Try it: Copy the records below word for word, omitting the pictures.
=== Begin Enclosure ===
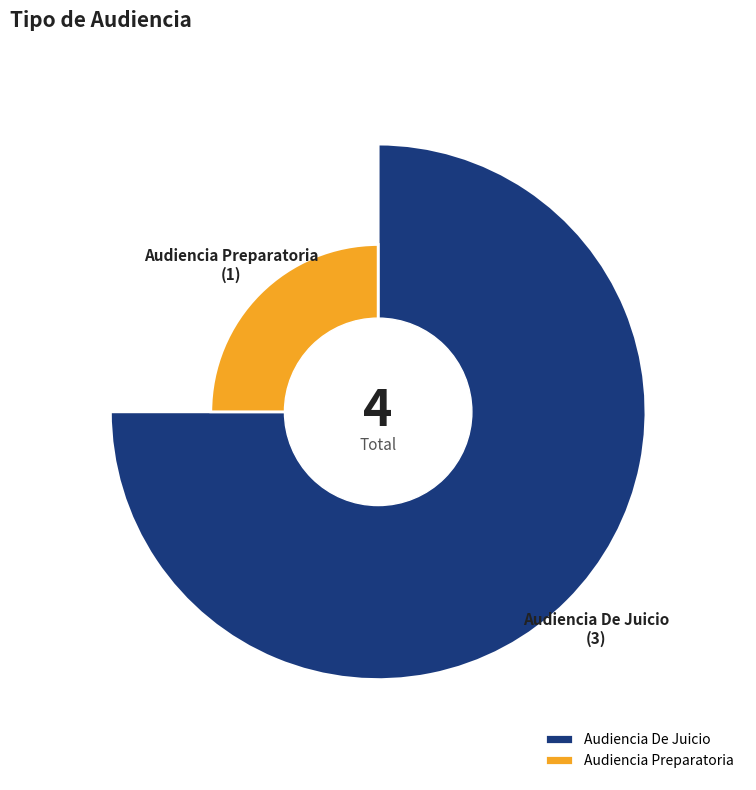

Approximately how many times larger is the value at Audiencia Preparatoria compared to Audiencia De Juicio?

0.3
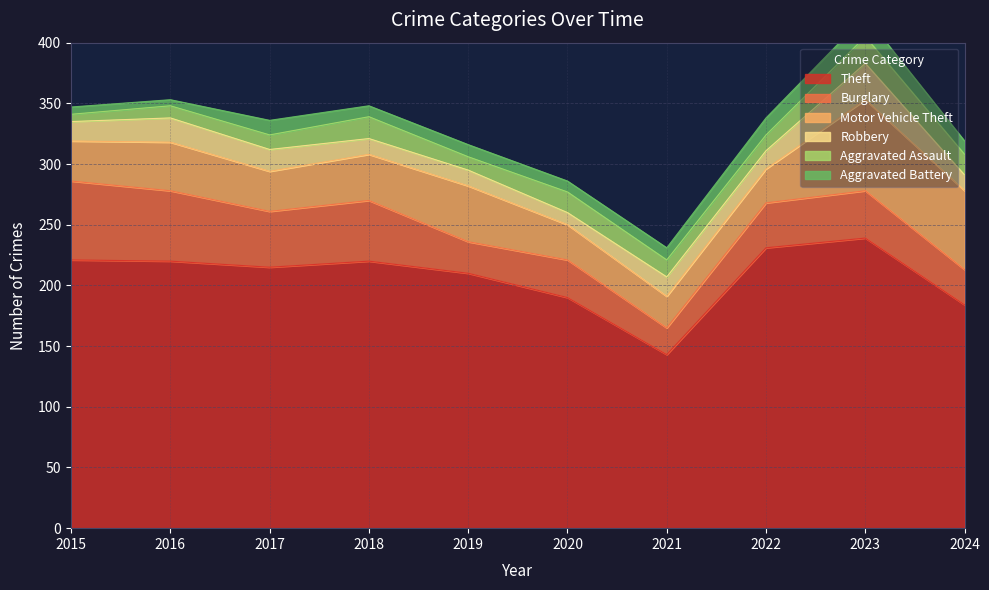

True or false: Motor Vehicle Theft and Aggravated Assault intersect in this chart.

False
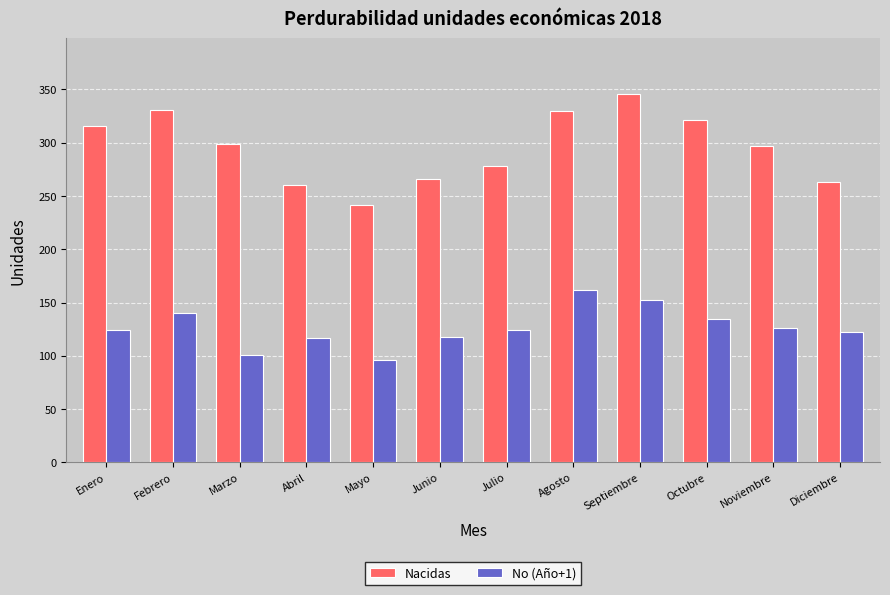

How many distinct data groups are displayed?

2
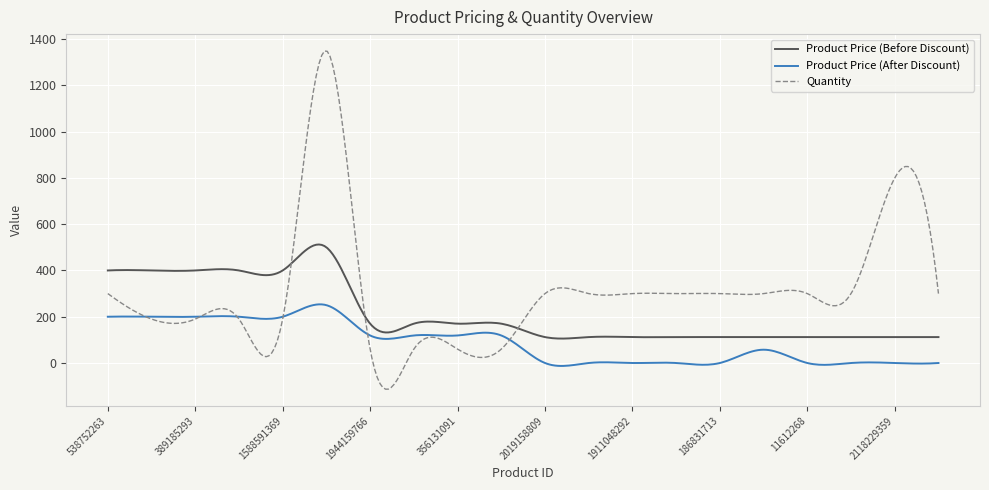

What is the minimum value shown in the chart?

-113.3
=== End Enclosure ===
Exercise response:
Approximately how many times larger is the value at Audiencia Preparatoria compared to Audiencia De Juicio?

0.3

True or false: Motor Vehicle Theft and Aggravated Assault intersect in this chart.

False

How many distinct data groups are displayed?

2

What is the minimum value shown in the chart?

-113.3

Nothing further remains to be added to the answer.